Recently, I met Japanese runner Hiroshi Yamada on Daily Mile sporting a fantastic T-shirt that immediately caught my attention. Painted in brush strokes of the ancient Japanese art of calligraphy called Shodo, it says “Hashiru” or simply, “I Run.” Shodo focuses on simplicity, beauty, and a mind-body connection achieved by applying the elements of line, shape and space. It was the same fascination with the boldness of the brush strokes that captured Hiroshi’s imagintion in the Fall of 2008. When he inquired to find out who had created the artwork, he was even more impressed to learn it was an 8 yr.-old disabled boy who had never run in his life.

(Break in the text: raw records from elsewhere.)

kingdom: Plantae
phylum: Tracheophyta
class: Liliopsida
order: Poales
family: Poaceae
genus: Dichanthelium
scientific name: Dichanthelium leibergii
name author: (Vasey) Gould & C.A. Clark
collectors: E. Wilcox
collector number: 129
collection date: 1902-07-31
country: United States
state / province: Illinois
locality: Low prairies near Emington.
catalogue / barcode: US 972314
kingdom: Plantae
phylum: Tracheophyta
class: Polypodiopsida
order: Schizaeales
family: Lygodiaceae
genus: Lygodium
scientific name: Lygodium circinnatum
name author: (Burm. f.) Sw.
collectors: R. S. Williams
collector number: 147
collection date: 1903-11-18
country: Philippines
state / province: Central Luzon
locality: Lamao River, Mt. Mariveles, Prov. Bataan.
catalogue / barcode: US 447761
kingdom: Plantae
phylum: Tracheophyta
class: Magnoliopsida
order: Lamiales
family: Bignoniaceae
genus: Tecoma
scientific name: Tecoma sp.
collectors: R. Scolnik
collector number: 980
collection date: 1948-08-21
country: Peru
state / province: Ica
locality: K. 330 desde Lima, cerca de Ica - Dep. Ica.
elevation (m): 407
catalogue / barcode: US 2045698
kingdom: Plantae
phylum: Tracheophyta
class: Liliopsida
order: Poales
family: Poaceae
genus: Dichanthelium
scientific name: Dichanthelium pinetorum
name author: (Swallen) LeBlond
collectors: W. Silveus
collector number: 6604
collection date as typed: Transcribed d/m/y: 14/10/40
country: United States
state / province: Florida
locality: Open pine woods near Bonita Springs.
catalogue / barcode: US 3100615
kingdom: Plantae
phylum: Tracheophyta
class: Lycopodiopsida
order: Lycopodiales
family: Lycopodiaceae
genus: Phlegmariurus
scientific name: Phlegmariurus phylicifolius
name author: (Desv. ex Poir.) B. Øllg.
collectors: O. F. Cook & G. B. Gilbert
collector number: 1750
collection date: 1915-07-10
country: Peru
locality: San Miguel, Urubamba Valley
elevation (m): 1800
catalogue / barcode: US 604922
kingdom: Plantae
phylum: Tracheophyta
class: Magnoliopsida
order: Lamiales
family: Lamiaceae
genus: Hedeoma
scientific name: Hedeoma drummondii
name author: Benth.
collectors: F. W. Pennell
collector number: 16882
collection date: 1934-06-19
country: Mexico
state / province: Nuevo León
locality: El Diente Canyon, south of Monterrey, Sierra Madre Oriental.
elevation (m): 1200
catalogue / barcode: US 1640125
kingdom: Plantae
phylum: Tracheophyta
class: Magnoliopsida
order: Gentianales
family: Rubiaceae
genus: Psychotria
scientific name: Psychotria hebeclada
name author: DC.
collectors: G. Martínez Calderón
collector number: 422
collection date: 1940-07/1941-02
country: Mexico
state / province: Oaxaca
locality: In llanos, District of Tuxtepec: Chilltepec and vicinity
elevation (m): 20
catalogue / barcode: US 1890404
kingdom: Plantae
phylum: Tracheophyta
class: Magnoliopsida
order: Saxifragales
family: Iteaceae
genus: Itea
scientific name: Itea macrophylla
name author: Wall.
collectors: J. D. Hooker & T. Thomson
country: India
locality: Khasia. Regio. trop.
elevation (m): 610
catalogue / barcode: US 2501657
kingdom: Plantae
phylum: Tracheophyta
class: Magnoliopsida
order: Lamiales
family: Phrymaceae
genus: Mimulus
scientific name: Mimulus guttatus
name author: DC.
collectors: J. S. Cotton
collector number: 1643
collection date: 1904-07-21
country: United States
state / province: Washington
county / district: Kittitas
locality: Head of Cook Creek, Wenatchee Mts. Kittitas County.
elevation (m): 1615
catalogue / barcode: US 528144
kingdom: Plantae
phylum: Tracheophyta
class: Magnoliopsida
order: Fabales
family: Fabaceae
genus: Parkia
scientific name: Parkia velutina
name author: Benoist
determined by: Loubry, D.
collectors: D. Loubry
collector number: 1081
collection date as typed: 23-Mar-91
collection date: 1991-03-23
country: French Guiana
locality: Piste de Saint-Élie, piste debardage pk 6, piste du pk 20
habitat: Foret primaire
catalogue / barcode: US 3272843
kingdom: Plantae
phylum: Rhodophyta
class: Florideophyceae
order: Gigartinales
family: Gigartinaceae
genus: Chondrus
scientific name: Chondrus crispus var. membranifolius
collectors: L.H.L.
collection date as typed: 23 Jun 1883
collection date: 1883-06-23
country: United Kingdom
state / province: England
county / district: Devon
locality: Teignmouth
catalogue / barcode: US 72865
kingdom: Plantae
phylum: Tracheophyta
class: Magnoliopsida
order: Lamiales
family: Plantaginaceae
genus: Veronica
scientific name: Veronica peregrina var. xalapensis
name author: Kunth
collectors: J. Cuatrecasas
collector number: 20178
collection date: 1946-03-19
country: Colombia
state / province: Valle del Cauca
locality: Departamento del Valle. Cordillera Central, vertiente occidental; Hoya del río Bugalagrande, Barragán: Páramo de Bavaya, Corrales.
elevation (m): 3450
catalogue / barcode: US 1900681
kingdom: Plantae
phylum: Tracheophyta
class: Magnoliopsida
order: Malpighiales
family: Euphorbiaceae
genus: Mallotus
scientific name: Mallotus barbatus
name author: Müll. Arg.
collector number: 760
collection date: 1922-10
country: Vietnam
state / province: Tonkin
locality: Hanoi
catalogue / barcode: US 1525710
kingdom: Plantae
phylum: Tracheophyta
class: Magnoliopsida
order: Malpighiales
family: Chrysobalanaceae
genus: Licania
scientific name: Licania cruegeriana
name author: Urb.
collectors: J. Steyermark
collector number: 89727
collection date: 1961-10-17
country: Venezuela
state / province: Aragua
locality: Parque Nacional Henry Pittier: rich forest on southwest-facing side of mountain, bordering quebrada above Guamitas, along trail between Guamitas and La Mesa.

I’m told I was the first person to buy the T-shirt outside of Japan. It was only $30 including shipping and a good quality running shirt. I now encourage others to do the same. I like how the simple phrase, “I Run” captures the imagination of runners anywhere in the world and can serve to unite everyone in a common cause. You can place an order at http://en.hashiru.jp and pay via PayPal. Proceeds from T-shirt sales are the primary way Hashiru.jp supports disabled children.
Hashiru.jp is also very active at the Tokyo Marathon, now in it’s fourth year. Hashiru supporters wave banners at the 40 km mark. This race is on my bucket list since I’m born and raised in Tokyo. Now I have some new friends to meet in Tokyo.